However, the positional index ``d[1,2:3]`` is not accepted by the dictionary, because
there's no way to transform the positional index into a final index, as the slice object is
unhashable. The positional index is what is currently known as the ``index`` parameter in
``__getitem__``. Nevertheless, nothing prevents to construct a dictionary-like class that
creates the final index by e.g. converting the positional index to a string.
The new proposal extends the current status quo, and grants more flexibility to
create the _final_ index via an enhanced syntax that combines the positional index
and keyword arguments, if passed.
The above brings an important point across. Keyword arguments, in the context of the index
operation, may be used to take indexing decisions to obtain the final index, and therefore
will have to accept values that are unconventional for functions. See for
example use case 1, where a slice is accepted.
The new notation will make all of the following valid notation:
::
>>> a[1] # Current case, single index
>>> a[1, 2] # Current case, multiple indexes
>>> a[1, 2:5] # Current case, slicing.
>>> a[3, R=3, K=4] # New case. Single index, and keyword arguments
>>> a[K=3, R=2] # New case. No index with keyword arguments
>>> a[3, R=3:10, K=4] # New case. Slice in keyword argument
>>> a[3, R=..., K=4] # New case. Ellipsis in keyword argument
The new notation will NOT make the following valid notation:
::
>>> a[] # INVALID. No index and no keyword arguments.

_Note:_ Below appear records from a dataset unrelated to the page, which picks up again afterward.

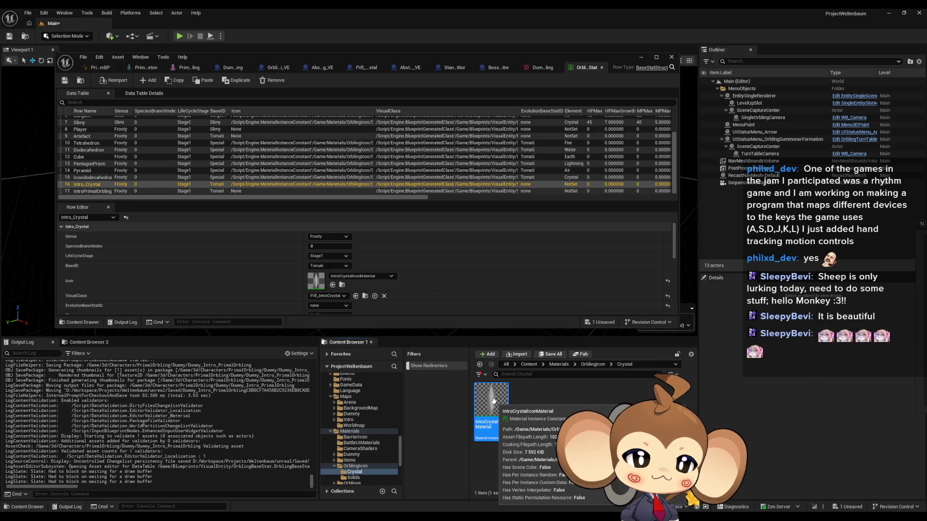
{"action": "left_click", "coordinate": [529, 365]}
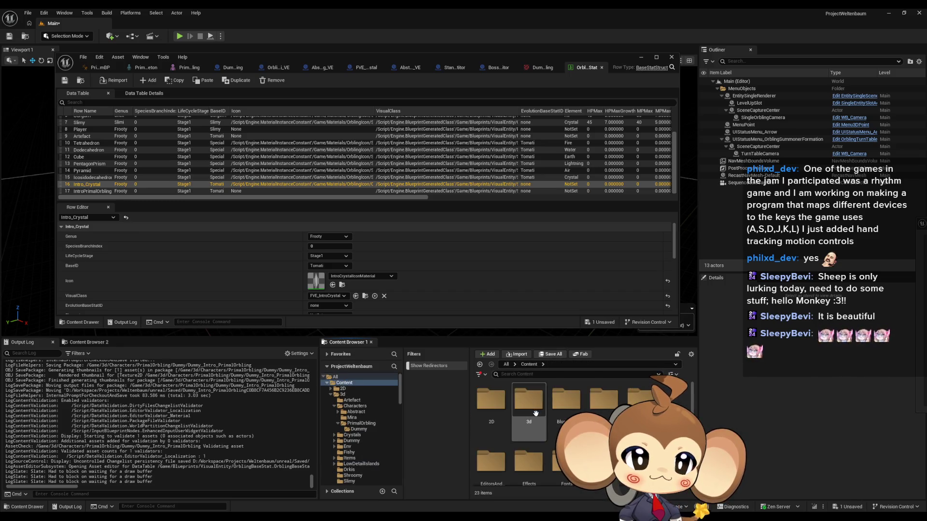
Browse to 3d > Characters > PrimalOrbling > Dummy
{"action": "double_click", "coordinate": [535, 412]}
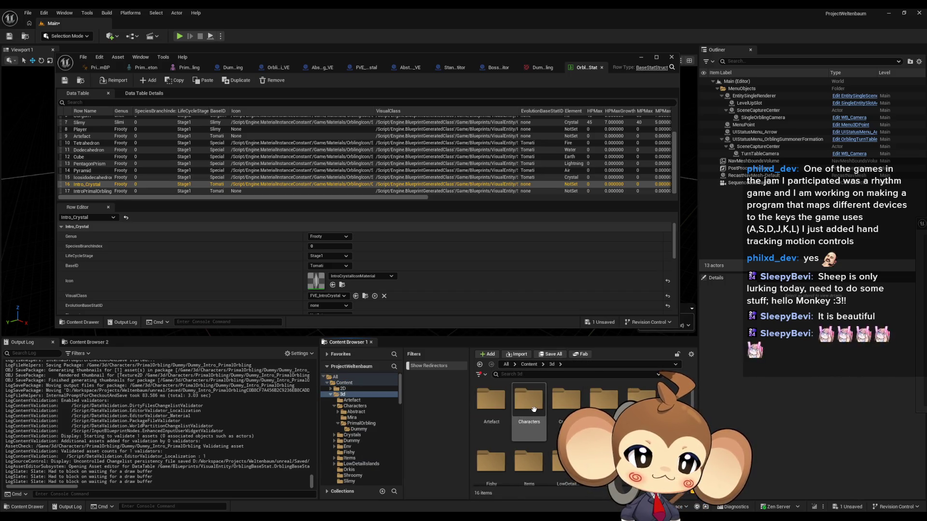
{"action": "double_click", "coordinate": [534, 409]}
{"action": "double_click", "coordinate": [566, 399]}
{"action": "double_click", "coordinate": [491, 400]}
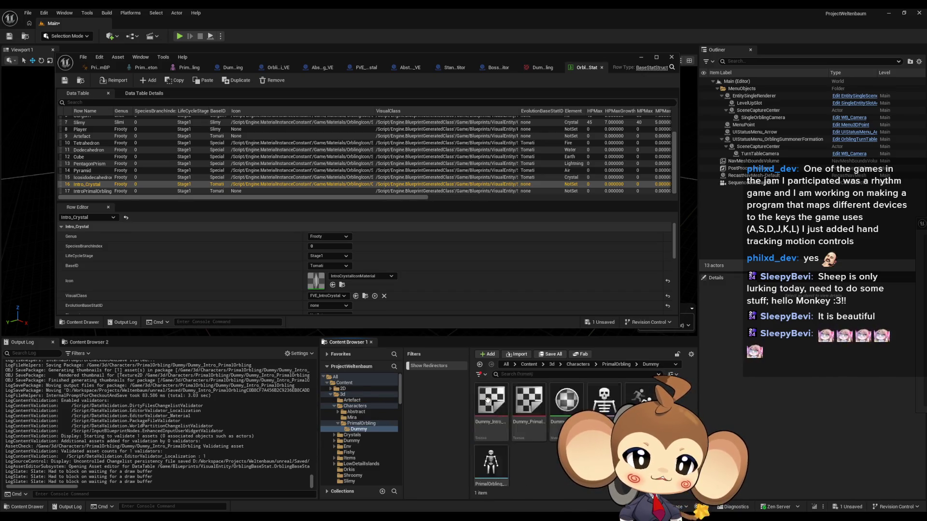
Create a NewMaterialInstanceConstant in the Dummy folder, then delete it again
{"action": "right_click", "coordinate": [533, 457]}
{"action": "mouse_move", "coordinate": [556, 402]}
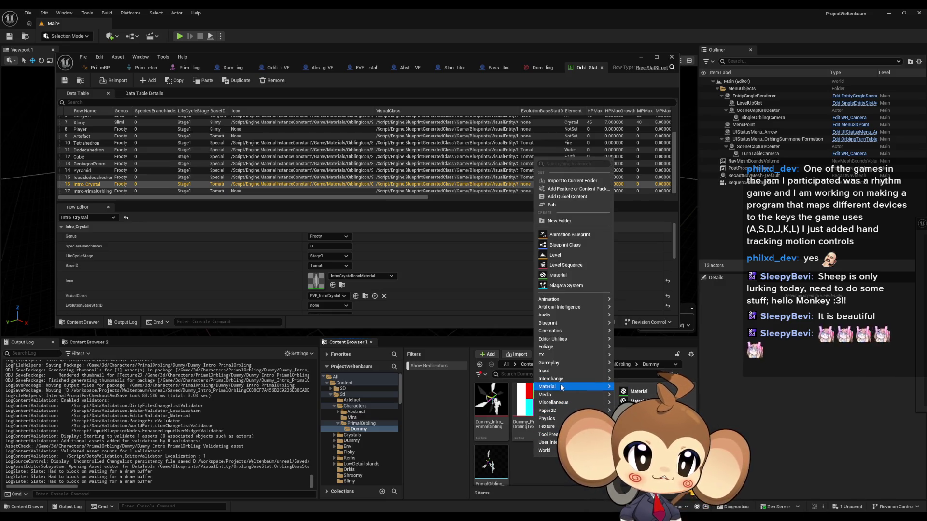
{"action": "mouse_move", "coordinate": [562, 386]}
{"action": "left_click", "coordinate": [646, 401]}
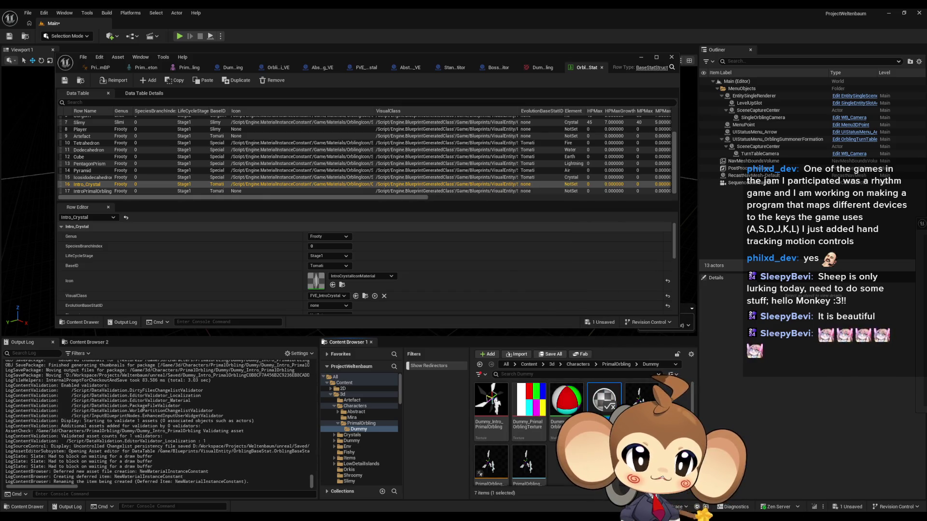
{"action": "key", "text": "Return"}
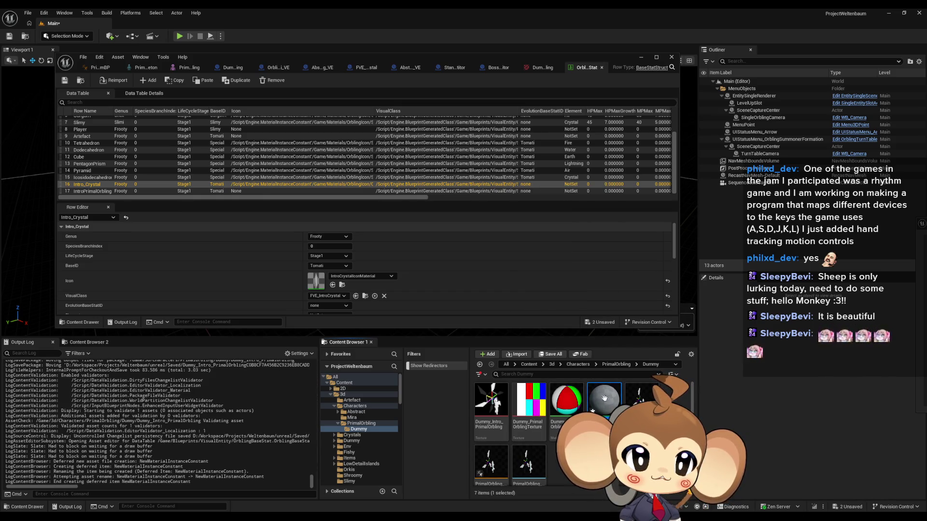
{"action": "key", "text": "Delete"}
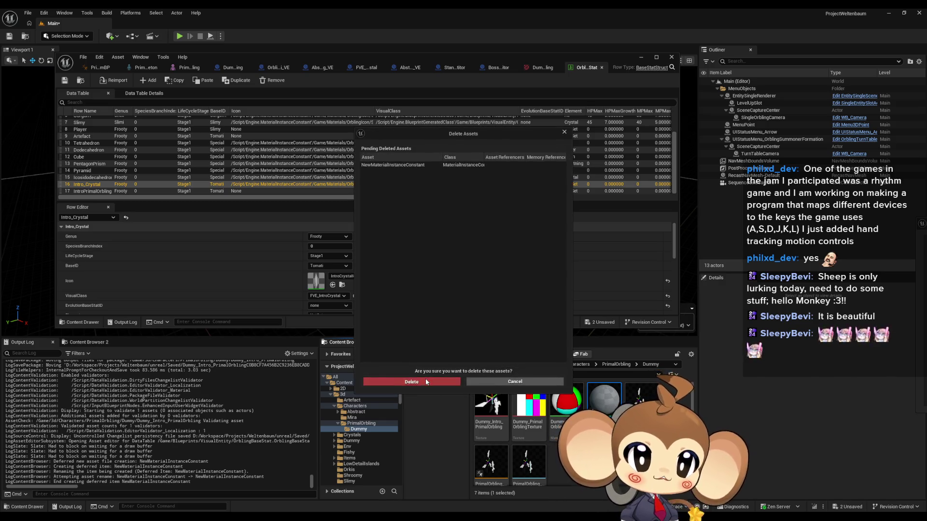
{"action": "left_click", "coordinate": [424, 382]}
{"action": "scroll", "coordinate": [361, 465], "scroll_direction": "down", "scroll_amount": 3}
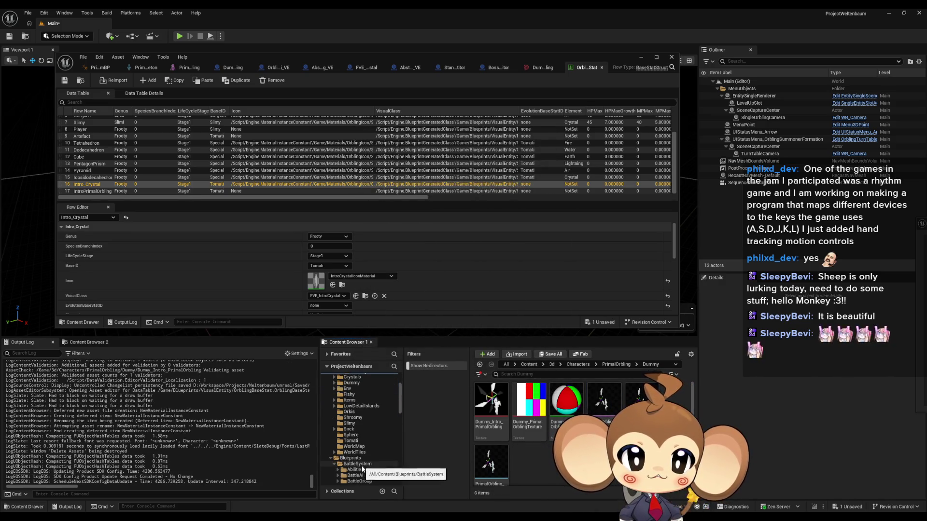
Collapse the 3d, Blueprints and Maps folders and open Materials > OrblingIcon
{"action": "scroll", "coordinate": [361, 459], "scroll_direction": "up", "scroll_amount": 4}
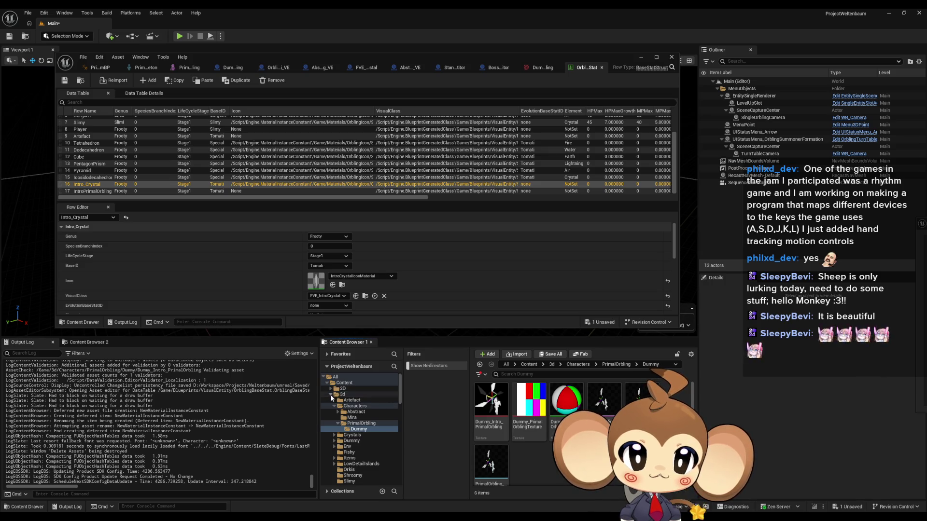
{"action": "left_click", "coordinate": [331, 395]}
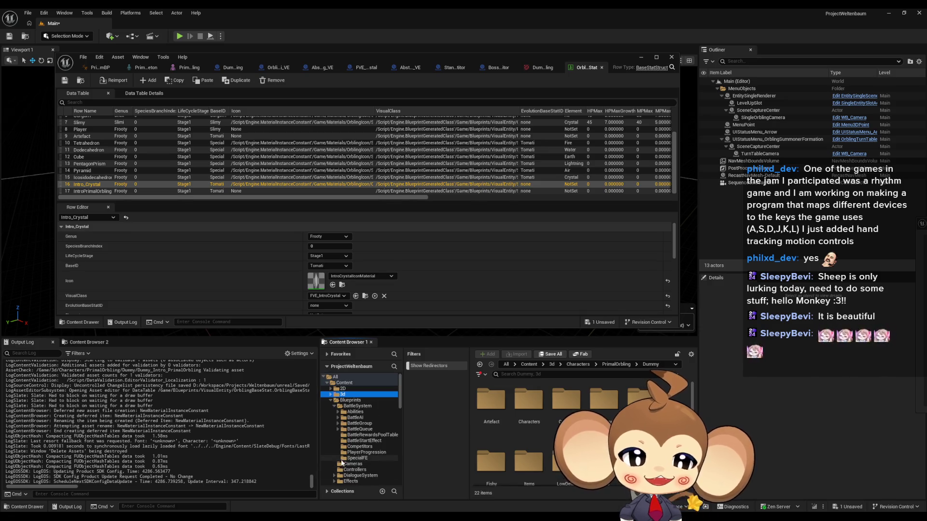
{"action": "left_click", "coordinate": [331, 401]}
{"action": "left_click", "coordinate": [331, 447]}
{"action": "left_click", "coordinate": [348, 454]}
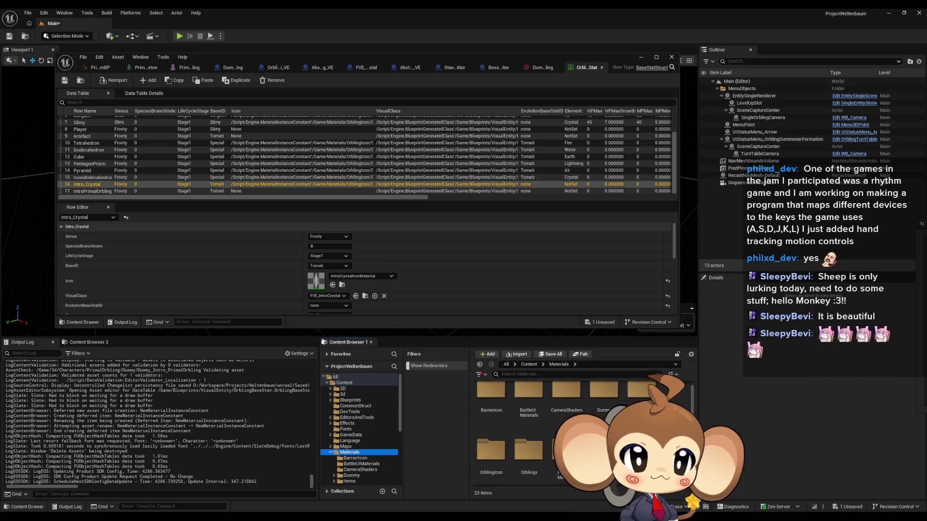
{"action": "scroll", "coordinate": [543, 392], "scroll_direction": "down", "scroll_amount": 3}
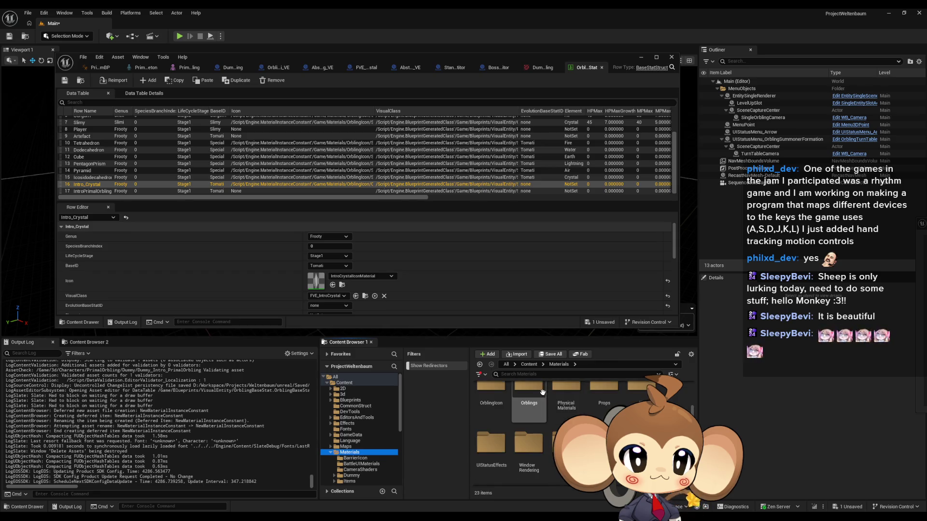
{"action": "double_click", "coordinate": [491, 393]}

It is worth stressing out that none of what is proposed in this PEP will change
the behavior of the current core classes that use indexing. Adding keywords to
the index operation for custom classes is not the same as modifying e.g. the
standard dict type to handle keyword arguments. In fact, dict (as well as list and other
stdlib classes with indexing semantics) will remain the same and will continue
not to accept keyword arguments.
Syntax and Semantics
====================
The following old semantics are preserved:
1. As said above, an empty subscript is still illegal, regardless of context.
::
obj[] # SyntaxError
2. A single index value remains a single index value when passed:
::
obj[index]
# calls type(obj).__getitem__(obj, index)
obj[index] = value
# calls type(obj).__setitem__(obj, index, value)
del obj[index]
# calls type(obj).__delitem__(obj, index)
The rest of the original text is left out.